───── Excerpt to read ─────

Penny on Swanson, 'Tangible Belonging: Negotiating Germanness in Twentieth-Century Hungary'
John C. Swanson. Tangible Belonging: Negotiating Germanness in Twentieth-Century Hungary. Pitt Russian East European Series. Pittsburgh: University of Pittsburgh Press, 2017. 464 pp. $34.95 (paper), ISBN 978-0-8229-6429-2.
Reviewed by H. Glenn Penny (University of Iowa) Published on H-German (January, 2018) Commissioned by David Harrisville
Printable Version: http://www.h-net.org/reviews/showpdf.php?id=50539
Hungary's German Minority
John C. Swanson has written a fantastic book. Acting as both ethnographer and historian, Swanson studied the shifting meaning of “being German” in Hungary from the eighteenth century until today. This is neither about becoming national nor about national indifference. Instead, Swanson narrates how disparate groups of people in Hungary “thought German,” how that notion varied with time and space, and how tangible versions of that idea—direct connections to dialect, dress, habits, place, and religion—were forced to compete with more abstract notions of belonging to ethnic or national groups. Tangible belonging fared better than we might imagine. Swanson demonstrates that it not only trumped other forms of identification among many rural German speakers in Hungary before World War I but also persisted well into the twentieth century. Indeed, if the rise of abstract forms of ethnic or national belonging and the hegemonic power of modern nation-states unsettled it greatly, they never eliminated it completely.

─────

• [Work required]:
Repeat the passage of the book review from "Penny on Swanson, 'Tangible" up to and including "(paper), ISBN 978-0-8229-6429-2.", word for word. The records that come next are separate material, unrelated to the book review.

───── Dataset records ─────

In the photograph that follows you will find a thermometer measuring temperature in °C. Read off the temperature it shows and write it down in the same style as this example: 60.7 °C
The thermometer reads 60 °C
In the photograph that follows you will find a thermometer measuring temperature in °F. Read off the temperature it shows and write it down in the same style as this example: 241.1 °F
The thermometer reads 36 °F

─────
───── Dataset records ─────

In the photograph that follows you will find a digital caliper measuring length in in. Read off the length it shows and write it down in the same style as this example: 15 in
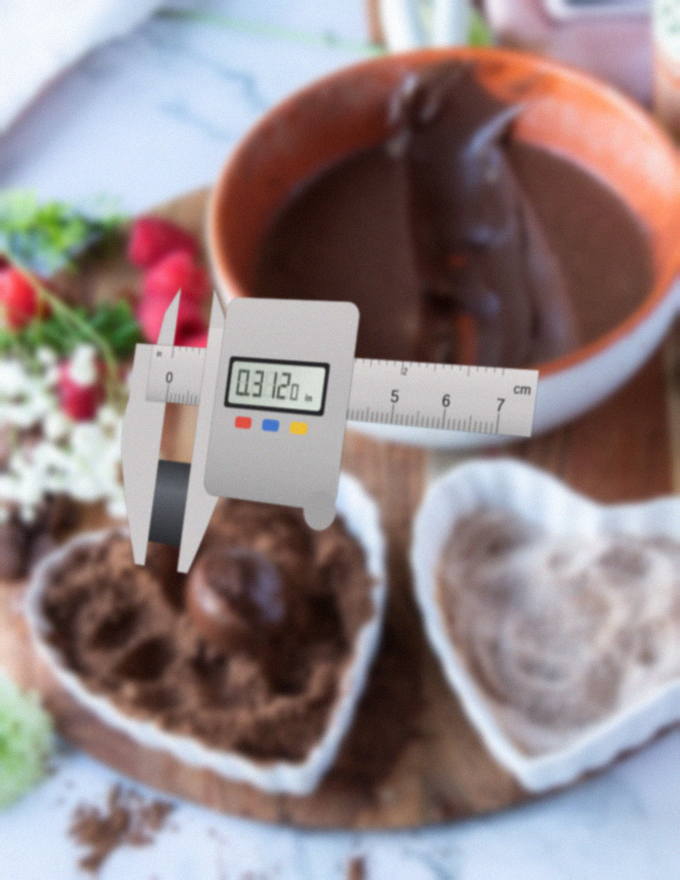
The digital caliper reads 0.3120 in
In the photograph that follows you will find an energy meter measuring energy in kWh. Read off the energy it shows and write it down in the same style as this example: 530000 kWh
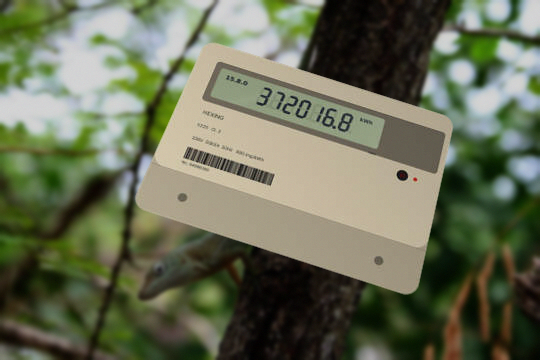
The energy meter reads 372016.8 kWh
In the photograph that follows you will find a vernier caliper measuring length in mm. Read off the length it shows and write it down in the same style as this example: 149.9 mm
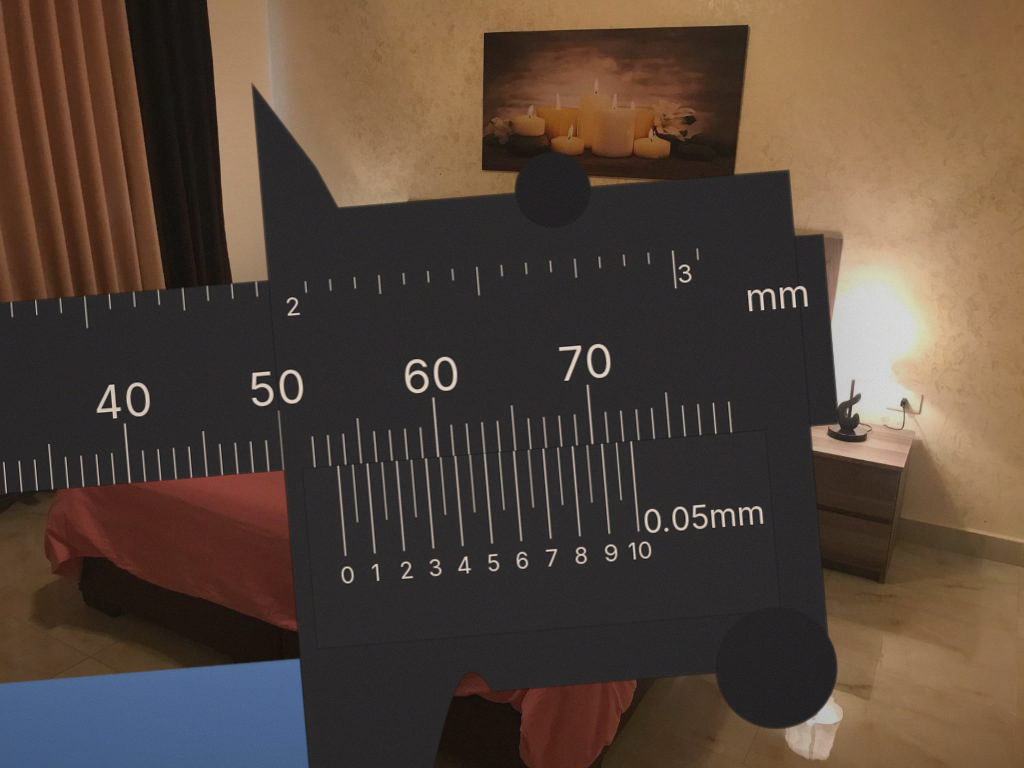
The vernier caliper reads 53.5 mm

─────

• [Written solution]:
Penny on Swanson, 'Tangible Belonging: Negotiating Germanness in Twentieth-Century Hungary'
John C. Swanson. Tangible Belonging: Negotiating Germanness in Twentieth-Century Hungary. Pitt Russian East European Series. Pittsburgh: University of Pittsburgh Press, 2017. 464 pp. $34.95 (paper), ISBN 978-0-8229-6429-2.